- Suryagadhi (RM) Location Suryagadhi (RM) Suryagadhi (RM) (Nepal)
- Coordinates: 27°56′52″N 85°13′46″E﻿ / ﻿27.94778°N 85.22944°E
- Country: Nepal
- Province: Bagmati
- District: Nuwakot
- Wards: 5
- Established: 10 March 2017

Government
- • Type: Rural Council
- • Chairperson: Mr. Santa Bahadur Ghale (Tamang)
- • Vice-chairperson: Mrs. Manju Budhathoki
- • Term of office: (2017 - 2022)

Area
- • Total: 49.09 km^{2} (18.95 sq mi)

Population (2011)
- • Total: 16,800
- • Density: 342/km^{2} (886/sq mi)
- Time zone: UTC+5:45 (Nepal Standard Time)
- Headquarter: Bageshwari Chokadi
- Website: suryagadhimun.gov.np

= Suryagadhi Rural Municipality =

Suryagadhi is a Rural municipality located within the Nuwakot District of the Bagmati Province of Nepal.
The municipality spans 49.09 km2 of area, with a total population of 16,800 according to a 2011 Nepal census.
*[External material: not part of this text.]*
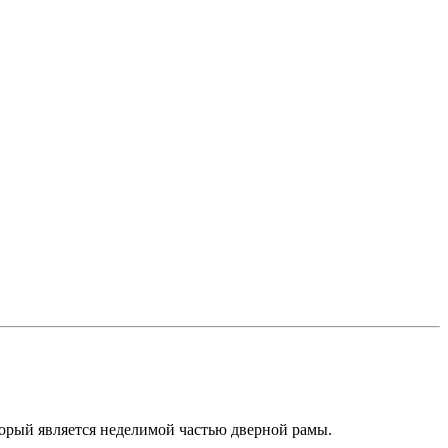
орый является неделимой частью дверной рамы.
On March 10, 2017, the Government of Nepal restructured the local level bodies into 753 new local level structures.
The previous Lachyang, Bageshwari Chokadi, Kalikahalde and Ganeshthan VDCs were merged to form Suryagadhi Rural Municipality.
Suryagadhi is divided into 5 wards, with Bageshwari Chokadi declared the administrative center of the rural municipality.